En face de toute chose ou de tout mot qui se présente à nous, nous n’avons pas la permission d’éprouver ce que nous pourrions et voudrions éprouver, par exemple, le nom de Dieu ne peut pas nous inspirer des pensées drôles, des sentiments irrespectueux, il nous est prescrit et indiqué ce que nous devons penser et sentir et comment nous le devons.

Mon âme et mon esprit sont réglés de la façon dont les autres l’entendent, non comme moi-même je le voudrais, tel est le sens du salut de l’âme. Que de peine il faut devant tel ou tel mot pour arriver à se procurer un sentiment propre, pour pouvoir rire au visage de celui qui attend de nous une attitude sainte et une mine contrite. Tout ce qui nous est suggéré nous est étranger, ne nous est pas propre, c’est « chose sacrée » et il est difficile de bannir la terreur sacrée que nous éprouvons devant.

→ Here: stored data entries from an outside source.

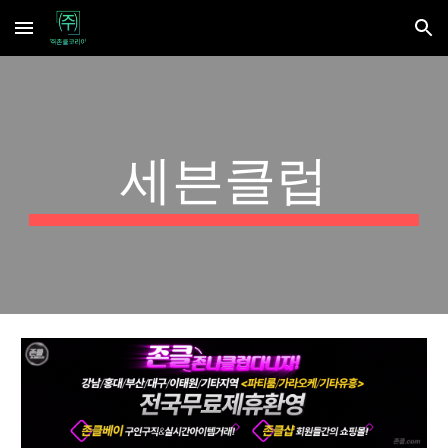
Skip to main content
Skip to navigation
세븐클럽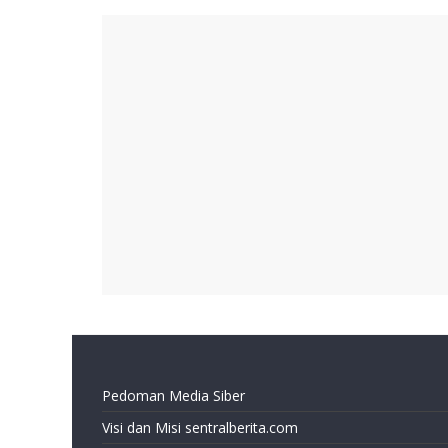
Pedoman Media Siber
Visi dan Misi sentralberita.com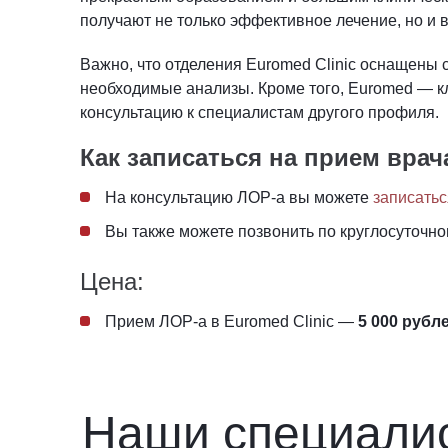
получают не только эффективное лечение, но и 
Важно, что отделения Euromed Clinic оснащены
необходимые анализы. Кроме того, Euromed ― кл
консультацию к специалистам другого профиля.
Как записаться на прием врач
На консультацию ЛОР-а вы можете
записатьс
Вы также можете позвонить по круглосуточн
Цена:
Прием ЛОР-а в Euromed Clinic —
5 000 рубл
Наши специали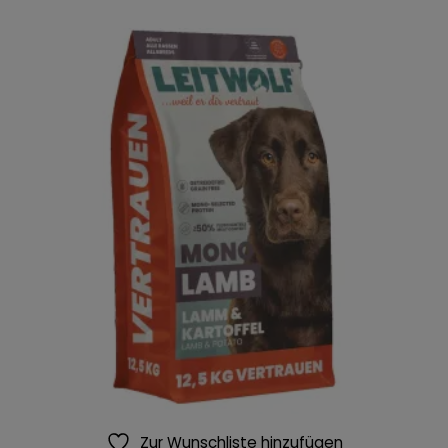
Zur Wunschliste hinzufügen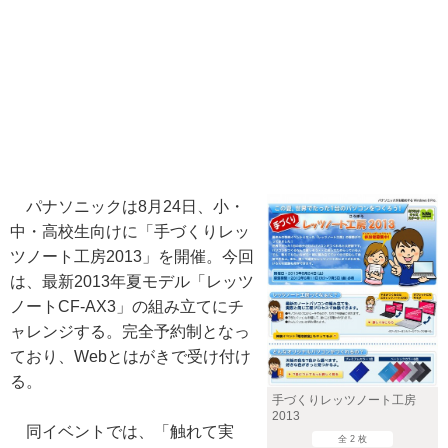
パナソニックは8月24日、小・
中・高校生向けに「手づくりレッ
ツノート工房2013」を開催。今回
は、最新2013年夏モデル「レッツ
ノートCF-AX3」の組み立てにチ
ャレンジする。完全予約制となっ
ており、Webとはがきで受け付け
る。
手づくりレッツノート工房
2013
同イベントでは、「触れて実
全 2 枚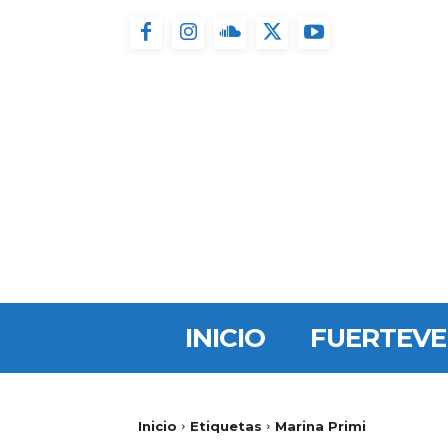
INICIO
FUERTEV
Inicio
Etiquetas
Marina Primi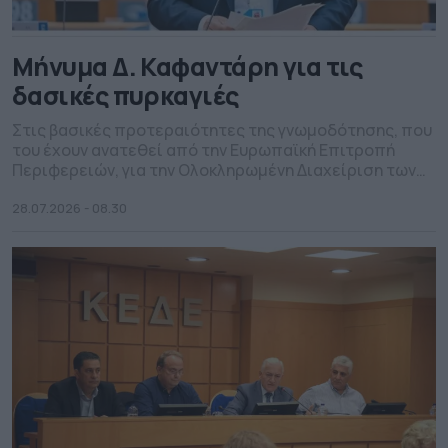
Μήνυμα Δ. Καφαντάρη για τις
δασικές πυρκαγιές
Στις βασικές προτεραιότητες της γνωμοδότησης, που
του έχουν ανατεθεί από την Ευρωπαϊκή Επιτροπή
Περιφερειών, για την Ολοκληρωμένη Διαχείριση των
Κινδύνων Δασικών Πυρκαγιών αναφέρετε σε μήνυμά
του ο Γενικός Γραμματέας της ΚΕΔΕ. Ο Δημήτρης
28.07.2026 - 08.30
Καφαντάρης, ο οποίος μετέχοντας στις εργασίες των
θεσμικών οργάνων της Ευρωπαϊκής Ένωσης για το
περιβάλλον και την αντιμετώπιση των κινδύνων από
πυρκαγιές […]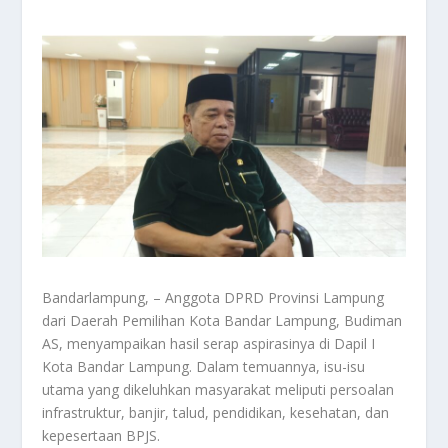
Bandarlampung, – Anggota DPRD Provinsi Lampung
dari Daerah Pemilihan Kota Bandar Lampung, Budiman
AS, menyampaikan hasil serap aspirasinya di Dapil I
Kota Bandar Lampung. Dalam temuannya, isu-isu
utama yang dikeluhkan masyarakat meliputi persoalan
infrastruktur, banjir, talud, pendidikan, kesehatan, dan
kepesertaan BPJS.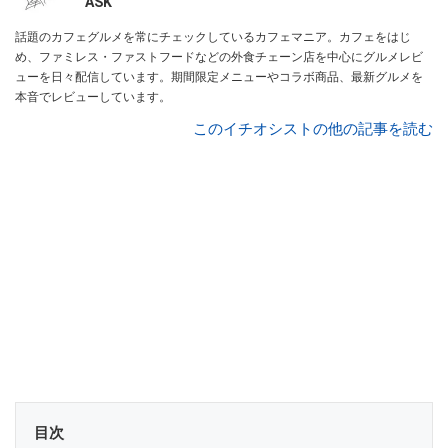
ASK
話題のカフェグルメを常にチェックしているカフェマニア。カフェをはじ
め、ファミレス・ファストフードなどの外食チェーン店を中心にグルメレビ
ューを日々配信しています。期間限定メニューやコラボ商品、最新グルメを
本音でレビューしています。
このイチオシストの他の記事を読む
目次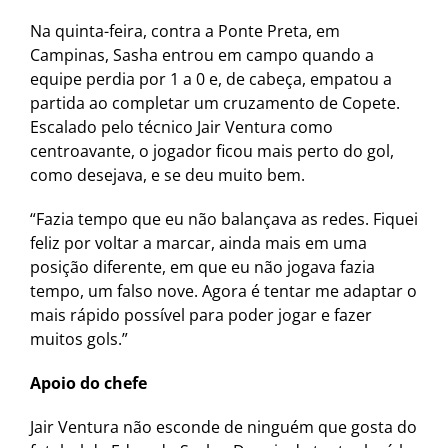
Na quinta-feira, contra a Ponte Preta, em
Campinas, Sasha entrou em campo quando a
equipe perdia por 1 a 0 e, de cabeça, empatou a
partida ao completar um cruzamento de Copete.
Escalado pelo técnico Jair Ventura como
centroavante, o jogador ficou mais perto do gol,
como desejava, e se deu muito bem.
“Fazia tempo que eu não balançava as redes. Fiquei
feliz por voltar a marcar, ainda mais em uma
posição diferente, em que eu não jogava fazia
tempo, um falso nove. Agora é tentar me adaptar o
mais rápido possível para poder jogar e fazer
muitos gols.”
Apoio do chefe
Jair Ventura não esconde de ninguém que gosta do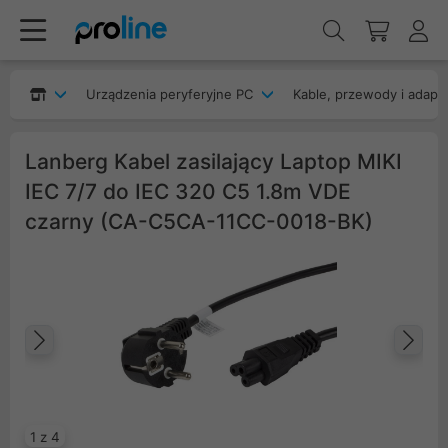
Urządzenia peryferyjne PC
Kable, przewody i adapt
Lanberg Kabel zasilający Laptop MIKI
IEC 7/7 do IEC 320 C5 1.8m VDE
czarny (CA-C5CA-11CC-0018-BK)
Poprzedni
Na
1 z 4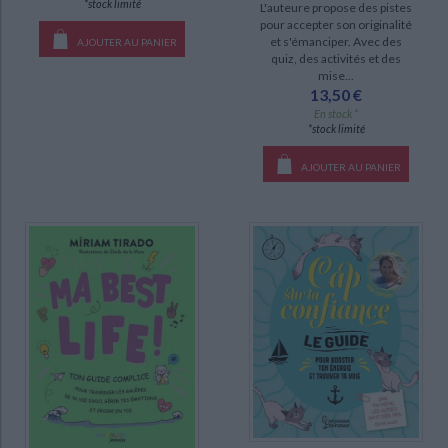
*stock limité
L'auteure propose des pistes
pour accepter son originalité
Ben et les habiletés sociales (6)
et s'émanciper. Avec des
AJOUTER AU PANIER
quiz, des activités et des
Paroles de fée (6)
mise...
13,50 €
Le petit illustré de l'intimité (4)
En stock *
Lutin-conseil (2)
*stock limité
La famille Chayotte (1)
AJOUTER AU PANIER
Licornia (1)
Pense pas bête (1)
DISPONIBILITÉ
epuise (1904)
disponible (592)
manquant (72)
a-paraitre (11)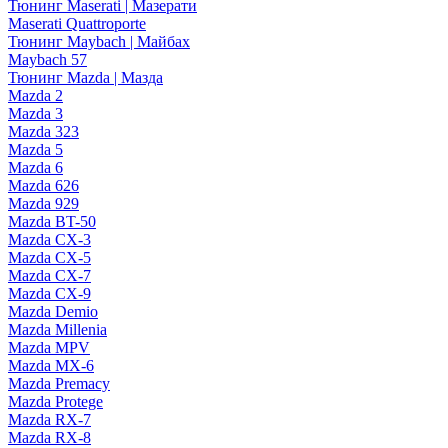
Тюнинг Maserati | Мазерати
Maserati Quattroporte
Тюнинг Maybach | Майбах
Maybach 57
Тюнинг Mazda | Мазда
Mazda 2
Mazda 3
Mazda 323
Mazda 5
Mazda 6
Mazda 626
Mazda 929
Mazda BT-50
Mazda CX-3
Mazda CX-5
Mazda CX-7
Mazda CX-9
Mazda Demio
Mazda Millenia
Mazda MPV
Mazda MX-6
Mazda Premacy
Mazda Protege
Mazda RX-7
Mazda RX-8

On entend aujourd’hui de nouveau l’éloge du « sérieux », « ce sérieux qu’exigent les sujets et actions de haute importance ». Ce genre de gravité exprime clairement combien vieilles et graves sont devenues la folie et l’obsession. Car il n’y a rien de plus sérieux que le fou quand il en vient au point essentiel de sa folie ; devant l’objet de son zèle, il n’entend plus raillerie (voyez les maisons de fous).